SUPPLIED PASSAGE:

--

AWS logging and Monitoring
Overview
Cloudtrail: auditing and API activity
- Every interaction over API, console etc is an api call
- More about auditing and security
- More low level
- Log from multiple accounts
- Logs stored to S3 or cloudwatch indefinitely
- No alarms: use cloudwatch
Cloudwatch: Monitoring
- Performance monitoring
- Operational health
- Alarms
- Metrics
- Log from multiple accounts
- Logs stored indefinitely
- Alarm history for 14 days
Cloudwatch detail
- Namespace: container for cloudwatch metrics, so different resource groups get separate metrics
- Metrics: time ordered. Can't be deleted but expire after 15 months, can create custom metrics
- Different metrics for each service
- Dimensions: subdivision below namespace. E.g. EC2 has various dimensions, autoscaling is one.
- Statistics: metrics aggregated over time, e.g. average
- Alarms: watch a metric and automatically trigger actions. Alarms need a state change and maintained for an amount of time, e.g. CPU > 80% for 3 mins
- Events: delivers near real time stream of system events. Can use to schedule from e.g. cron. Can route them to a target, e.g. Lambda. Specify event source, state change, and set target.
Creating a custom metric in EC2
- e.g. Memory is not a standard metric for EC2.
- Set up custom metric with crontab calling shell script to get the memory and do an AwS cli call.
- EC2 doesn't send logs by default. If you want to get application logs to cloudwatch need to install Cloudwatch application agent. Lambda has logs enabled.
Event example
Cloudtrail Detail
Audit log for resource changes.
Create a trail, that delivers log files to S3 bucket.
Enables governance, compliance, operational risk auditing
- trail types: all regions, or single region.
- Management events: (also known as control plane events) include security changes, registering devices, logging changes.
- Data events: (data plane operations) higher volume.
AWS Config
- Gives you a resource inventory.
- Configuration history for each resource.
- Alerts you if resources change from that state.
- Enables security and governance
- Config is about point in time changes.
- Cloudtrail tells you who changed it, config tells you what the config was.
Rules examples:
- check all EC2 have detailed monitoring enabled
- check all security groups are used, check all network interfaces are attached to a security group
Remediation actions:
There are lots, including e.g.
- run lambda
- stop EC2
- delete security group
Gives you a file per resource in S3

--

PROBLEM 1: Reproduce the AWS logging and monitoring notes from "- Set up custom" up to and including "devices, logging changes.", replacing "S3" with "Amazon S3".

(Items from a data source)
--

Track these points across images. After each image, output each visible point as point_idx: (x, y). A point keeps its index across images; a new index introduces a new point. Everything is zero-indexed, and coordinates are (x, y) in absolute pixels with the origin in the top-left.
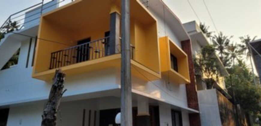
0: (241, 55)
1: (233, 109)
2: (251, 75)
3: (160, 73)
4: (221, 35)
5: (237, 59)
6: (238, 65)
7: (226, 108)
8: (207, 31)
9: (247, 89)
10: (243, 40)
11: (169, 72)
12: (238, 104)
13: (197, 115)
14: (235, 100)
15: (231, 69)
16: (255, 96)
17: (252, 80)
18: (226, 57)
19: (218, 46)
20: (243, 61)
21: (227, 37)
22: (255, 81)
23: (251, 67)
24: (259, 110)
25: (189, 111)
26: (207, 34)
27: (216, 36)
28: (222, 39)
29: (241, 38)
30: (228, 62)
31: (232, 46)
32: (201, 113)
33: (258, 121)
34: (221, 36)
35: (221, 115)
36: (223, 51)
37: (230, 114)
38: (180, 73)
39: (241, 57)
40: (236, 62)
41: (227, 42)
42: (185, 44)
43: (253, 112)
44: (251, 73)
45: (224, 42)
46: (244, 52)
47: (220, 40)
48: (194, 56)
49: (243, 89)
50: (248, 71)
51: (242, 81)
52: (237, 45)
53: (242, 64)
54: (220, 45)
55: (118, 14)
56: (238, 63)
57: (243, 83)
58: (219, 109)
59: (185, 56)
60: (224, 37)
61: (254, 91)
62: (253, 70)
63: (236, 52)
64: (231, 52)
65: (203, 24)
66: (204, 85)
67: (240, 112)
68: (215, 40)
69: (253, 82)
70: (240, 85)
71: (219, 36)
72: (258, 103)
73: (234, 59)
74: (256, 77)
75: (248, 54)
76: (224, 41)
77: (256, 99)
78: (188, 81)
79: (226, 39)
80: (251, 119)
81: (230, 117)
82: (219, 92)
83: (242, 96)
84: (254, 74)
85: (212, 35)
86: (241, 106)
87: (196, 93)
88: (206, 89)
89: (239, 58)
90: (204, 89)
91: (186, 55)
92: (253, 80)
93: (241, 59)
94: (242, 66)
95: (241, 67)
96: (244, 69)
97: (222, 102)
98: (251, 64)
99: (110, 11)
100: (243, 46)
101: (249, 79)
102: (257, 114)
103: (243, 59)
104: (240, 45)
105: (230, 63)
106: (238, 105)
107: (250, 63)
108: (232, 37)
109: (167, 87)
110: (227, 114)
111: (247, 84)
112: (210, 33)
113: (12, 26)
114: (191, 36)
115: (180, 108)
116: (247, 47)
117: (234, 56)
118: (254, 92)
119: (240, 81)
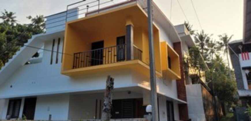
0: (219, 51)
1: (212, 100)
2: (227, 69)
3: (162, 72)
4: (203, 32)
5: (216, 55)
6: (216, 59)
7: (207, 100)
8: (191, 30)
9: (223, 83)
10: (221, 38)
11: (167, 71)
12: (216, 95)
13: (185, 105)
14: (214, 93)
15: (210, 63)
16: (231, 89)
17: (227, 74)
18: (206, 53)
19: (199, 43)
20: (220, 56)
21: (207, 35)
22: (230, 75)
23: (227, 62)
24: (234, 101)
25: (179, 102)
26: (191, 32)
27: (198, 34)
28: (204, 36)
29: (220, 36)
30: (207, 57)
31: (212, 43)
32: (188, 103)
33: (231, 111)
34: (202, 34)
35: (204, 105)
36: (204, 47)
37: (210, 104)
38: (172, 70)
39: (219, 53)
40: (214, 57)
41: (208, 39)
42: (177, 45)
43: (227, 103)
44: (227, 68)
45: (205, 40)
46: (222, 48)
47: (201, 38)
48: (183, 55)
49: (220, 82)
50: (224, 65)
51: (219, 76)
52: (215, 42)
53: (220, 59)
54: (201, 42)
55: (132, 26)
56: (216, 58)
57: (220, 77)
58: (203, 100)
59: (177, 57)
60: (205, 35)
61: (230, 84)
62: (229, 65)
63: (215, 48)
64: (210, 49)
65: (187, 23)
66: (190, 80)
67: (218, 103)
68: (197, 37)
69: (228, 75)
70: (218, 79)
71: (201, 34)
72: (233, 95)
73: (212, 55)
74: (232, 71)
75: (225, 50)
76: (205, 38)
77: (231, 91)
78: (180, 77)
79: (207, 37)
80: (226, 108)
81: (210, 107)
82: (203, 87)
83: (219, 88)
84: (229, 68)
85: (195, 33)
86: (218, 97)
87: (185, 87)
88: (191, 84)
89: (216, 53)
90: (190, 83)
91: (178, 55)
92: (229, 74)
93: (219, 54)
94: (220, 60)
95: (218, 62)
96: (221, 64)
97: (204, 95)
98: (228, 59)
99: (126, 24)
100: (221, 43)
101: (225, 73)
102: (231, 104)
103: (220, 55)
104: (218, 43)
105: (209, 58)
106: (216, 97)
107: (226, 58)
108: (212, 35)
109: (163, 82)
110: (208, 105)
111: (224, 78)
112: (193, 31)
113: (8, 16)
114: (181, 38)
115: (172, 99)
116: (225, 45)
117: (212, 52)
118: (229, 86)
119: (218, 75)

--

PROBLEM 2: Set down the records verbatim from their first line up to and including the line containing "27: (216, 36)", omitting the pictures.

WRITTEN ANSWER 1:
- Set up custom metric with crontab calling shell script to get the memory and do an AwS cli call.
- EC2 doesn't send logs by default. If you want to get application logs to cloudwatch need to install Cloudwatch application agent. Lambda has logs enabled.
Event example
Cloudtrail Detail
Audit log for resource changes.
Create a trail, that delivers log files to Amazon S3 bucket.
Enables governance, compliance, operational risk auditing
- trail types: all regions, or single region.
- Management events: (also known as control plane events) include security changes, registering devices, logging changes.

WRITTEN ANSWER 2:
Track these points across images. After each image, output each visible point as point_idx: (x, y). A point keeps its index across images; a new index introduces a new point. Everything is zero-indexed, and coordinates are (x, y) in absolute pixels with the origin in the top-left.
0: (241, 55)
1: (233, 109)
2: (251, 75)
3: (160, 73)
4: (221, 35)
5: (237, 59)
6: (238, 65)
7: (226, 108)
8: (207, 31)
9: (247, 89)
10: (243, 40)
11: (169, 72)
12: (238, 104)
13: (197, 115)
14: (235, 100)
15: (231, 69)
16: (255, 96)
17: (252, 80)
18: (226, 57)
19: (218, 46)
20: (243, 61)
21: (227, 37)
22: (255, 81)
23: (251, 67)
24: (259, 110)
25: (189, 111)
26: (207, 34)
27: (216, 36)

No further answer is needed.